(Skeletal landmark data)
-------

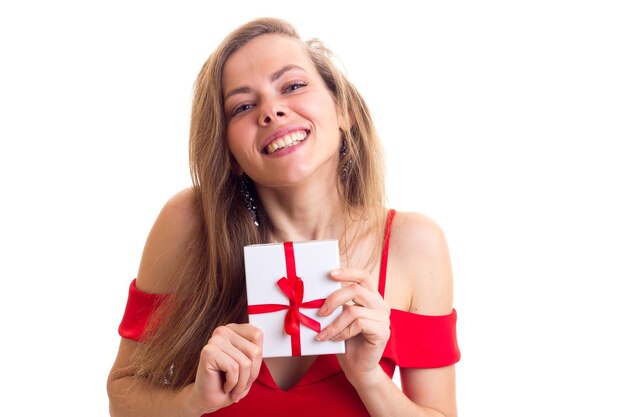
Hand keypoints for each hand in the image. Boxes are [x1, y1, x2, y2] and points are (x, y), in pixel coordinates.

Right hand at [188, 323, 262, 413]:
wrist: (209, 400)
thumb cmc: (229, 382)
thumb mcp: (250, 364)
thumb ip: (255, 349)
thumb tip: (258, 339)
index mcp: (233, 329)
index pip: (257, 335)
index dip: (257, 359)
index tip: (247, 371)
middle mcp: (223, 331)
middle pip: (254, 351)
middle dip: (251, 374)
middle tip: (240, 383)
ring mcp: (214, 340)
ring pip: (245, 363)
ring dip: (242, 382)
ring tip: (233, 387)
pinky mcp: (208, 352)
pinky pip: (233, 369)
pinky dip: (233, 383)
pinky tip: (224, 386)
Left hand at [316, 268, 390, 384]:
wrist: (356, 367)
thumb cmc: (345, 341)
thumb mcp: (338, 318)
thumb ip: (335, 304)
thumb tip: (314, 294)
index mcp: (371, 297)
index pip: (363, 276)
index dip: (348, 272)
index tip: (330, 274)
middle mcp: (380, 304)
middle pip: (356, 289)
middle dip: (333, 299)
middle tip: (320, 312)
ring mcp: (383, 318)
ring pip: (353, 310)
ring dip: (333, 323)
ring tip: (323, 334)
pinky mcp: (382, 332)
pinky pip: (358, 324)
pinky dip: (342, 332)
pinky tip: (336, 339)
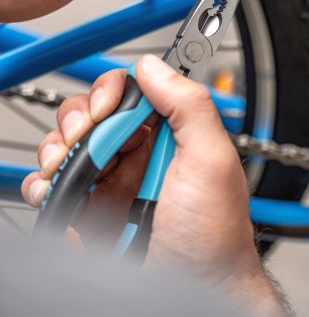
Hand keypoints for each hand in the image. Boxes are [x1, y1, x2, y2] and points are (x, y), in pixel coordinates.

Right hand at [22, 56, 285, 314]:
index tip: (105, 108)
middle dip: (79, 121)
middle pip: (92, 114)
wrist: (194, 292)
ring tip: (67, 169)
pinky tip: (55, 190)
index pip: (129, 94)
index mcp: (167, 136)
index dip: (111, 93)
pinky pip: (56, 184)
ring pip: (68, 145)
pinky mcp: (89, 211)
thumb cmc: (212, 237)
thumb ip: (189, 105)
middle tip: (84, 140)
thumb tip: (154, 66)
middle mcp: (137, 154)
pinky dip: (45, 182)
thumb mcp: (212, 160)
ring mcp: (111, 182)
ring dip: (58, 150)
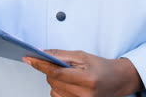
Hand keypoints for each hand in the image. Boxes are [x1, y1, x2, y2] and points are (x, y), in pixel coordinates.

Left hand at [23, 50, 142, 96]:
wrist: (117, 81)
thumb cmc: (101, 67)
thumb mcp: (82, 56)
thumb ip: (60, 55)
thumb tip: (41, 52)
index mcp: (88, 79)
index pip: (56, 72)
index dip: (40, 65)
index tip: (28, 58)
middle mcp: (85, 95)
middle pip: (53, 81)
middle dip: (50, 71)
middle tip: (61, 65)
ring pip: (53, 90)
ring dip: (55, 81)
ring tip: (69, 75)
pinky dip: (58, 89)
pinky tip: (68, 84)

-------

## WHAT THE TASK ASKS
Repeat each of the records exactly as written, except for the pictures, which are to be left out.

## EXERCISE RESULT
Hand keypoints for each hand in the image. Boxes are [x1, y1, x2, y2] and points are (x, y), in pixel coordinates.

Right hand at [188, 323, 262, 413]:
wrist: (209, 400)
thumb cmc: (229, 382)
thumb mcp: (250, 364)
thumb ip: (255, 349)
thumb tip: (258, 339)
index mcp: (233, 329)
index pip: (257, 335)
index dip: (257, 359)
index tip: (247, 371)
middle mcp: (223, 331)
middle pip: (254, 351)
middle dip: (251, 374)
middle tip: (240, 383)
ring mcp: (214, 340)
ring pip: (245, 363)
ring dip: (242, 382)
ring tip: (233, 387)
pinky mcp: (208, 352)
pinky pip: (233, 369)
pinky dip: (233, 383)
pinky tip: (224, 386)
Left hand at [316, 268, 390, 384]:
wrist: (356, 367)
thumb cmc: (345, 341)
thumb mcp: (338, 318)
thumb ip: (335, 304)
thumb tip: (314, 294)
index mcp: (371, 297)
index pip: (363, 276)
index dip: (348, 272)
index tip: (330, 274)
middle mcp: (380, 304)
middle pip: (356, 289)
middle dip: (333, 299)
middle tip: (320, 312)
ring mcp: (383, 318)
ring pip: (353, 310)
ring dip: (333, 323)
ring tip: (323, 334)
pinky mcp: (382, 332)
pinky pip: (358, 324)
pinky dip: (342, 332)
pinky tip: (336, 339)
Hand keypoints for each hand in the image. Boxes are [x1, y1, x2, y2] and points are (x, y), in pixel coordinates.

Right hand at [22, 56, 285, 314]:
index tip: (105, 108)
middle dip: (79, 121)
middle pip: (92, 114)
wrist: (194, 292)
ring tip: (67, 169)
pinky tip: (55, 190)
index pip: (129, 94)
index mcp: (167, 136)
index dip: (111, 93)
pinky pip: (56, 184)
ring pip: (68, 145)
pinky mcp: (89, 211)
thumb cmc: (212, 237)
thumb ip: (189, 105)
middle tip: (84, 140)
thumb tip: (154, 66)
middle mcp: (137, 154)
pinky dip: (45, 182)
thumb mcp: (212, 160)
ring mcp: (111, 182)
ring dip: (58, 150)
Hand keypoints for each hand in the image. Boxes are [x1, y1, x2, y2] and points are (x, y), in pixel coordinates.

Left hand at [23, 50, 142, 96]:
wrist: (117, 81)
thumb cmc: (101, 67)
thumb mcp: (82, 56)
thumb ip: (60, 55)
thumb tip: (41, 52)
index mcp: (88, 79)
index pip: (56, 72)
index dip: (40, 65)
index tip: (28, 58)
middle mcp: (85, 95)
middle pip: (53, 81)
middle dip: (50, 71)
middle tip: (61, 65)
ring pip: (53, 90)
ring dip: (55, 81)
ring tip: (69, 75)
pinky dip: (58, 89)
pinky tip: (68, 84)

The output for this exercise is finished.